# Seiko H557



## tony.obrien (Jun 20, 2007)

I have a Seiko H557-5030 watch and the alarm disk has disintegrated.

Does anyone know where I can get a replacement please?

Thanks

Tony


----------



## DJH584 (Apr 10, 2013)

Tad confused here - I'm not certain what you mean by alarm disk.

Is this your watch by any chance? If it is, then it would appear that the alarm function is built into the LCD functions rather than the analogue side of things.










I found the manual on this page http://www.seikodigitalwatches.com/seikomanual12.htm. If you scroll down you'll find the pdf for the H556/H557 which you can download and peruse.

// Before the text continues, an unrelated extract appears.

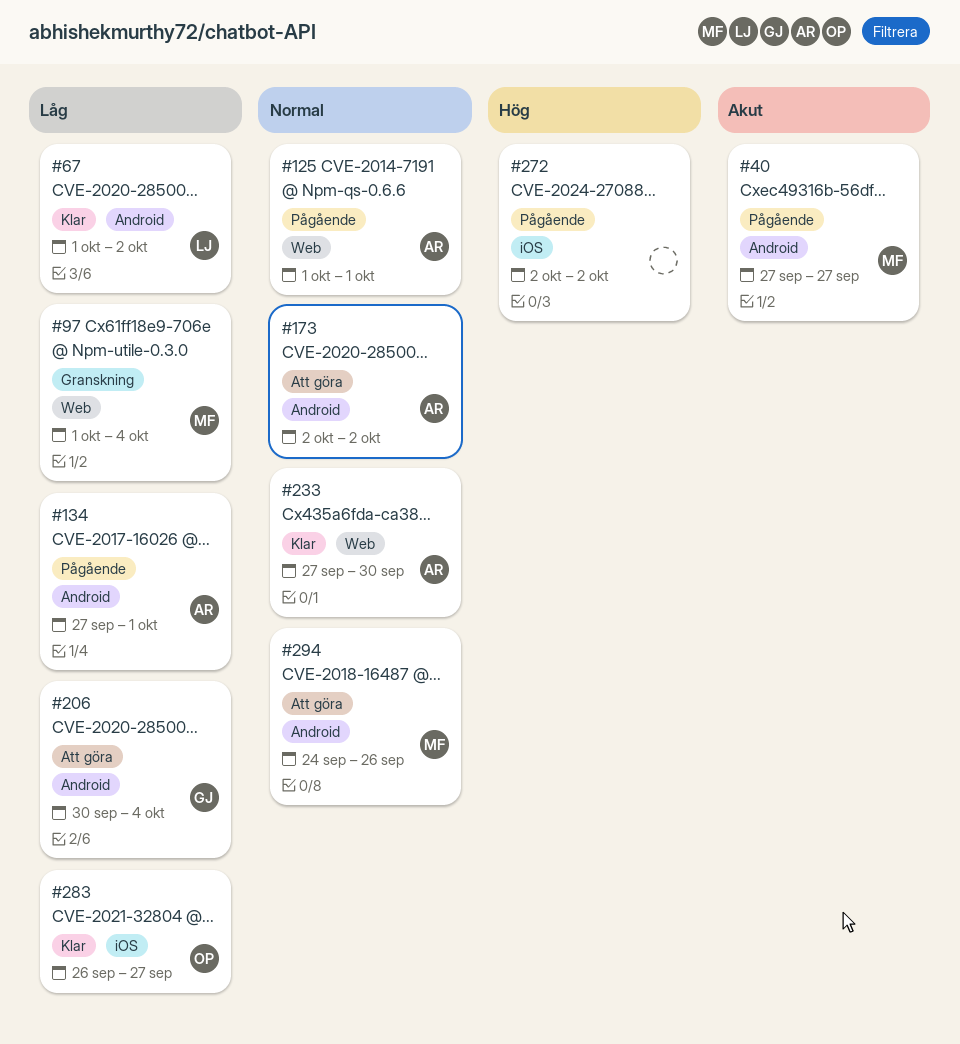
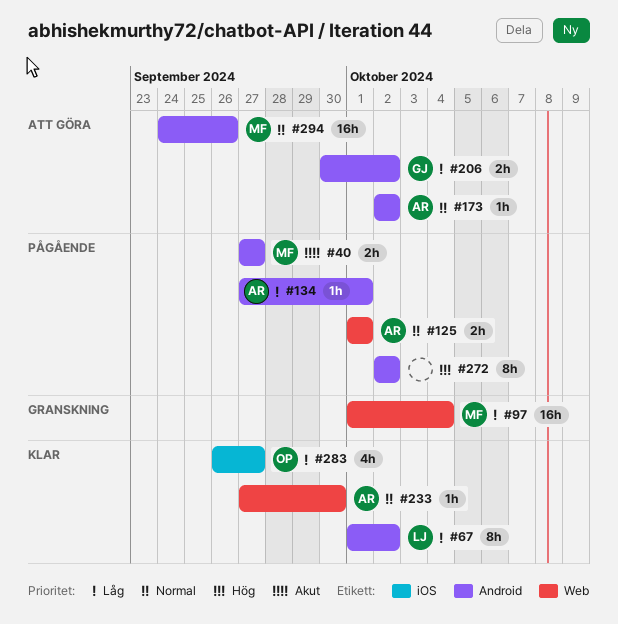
#206, due: Oct 4 -> Oct 2
#272, label: iOS -> Android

I hope that has been of help to you.

Regards

David


----------



## tony.obrien (Jun 20, 2007)

Hi David,

Yes that looks like my watch.

It has a thin piezo disc glued to the cover which sounds the alarm.

This has disintegrated and I would like to find a replacement.

Thanks

Tony


----------



## Robin S (Nov 1, 2008)

Maybe he means the disk of resonating material stuck to the inside of the case back.

<Oops, overtaken post>.


----------



## tony.obrien (Jun 20, 2007)

tony.obrien said:


> I have a Seiko H557-5030 watch and the alarm disk has disintegrated.
> 
> Does anyone know where I can get a replacement please?
> 
> ...


 Hi, still looking for this.

Have seen one on eBay from the US but price and shipping are astronomic!!

I need the piezo element which is stuck to the inside of the case back.

Thanks


----------



## lewie (Dec 7, 2010)

Hi

i have a 557 on my desk I'll check the model in the morning

It's a 524A


----------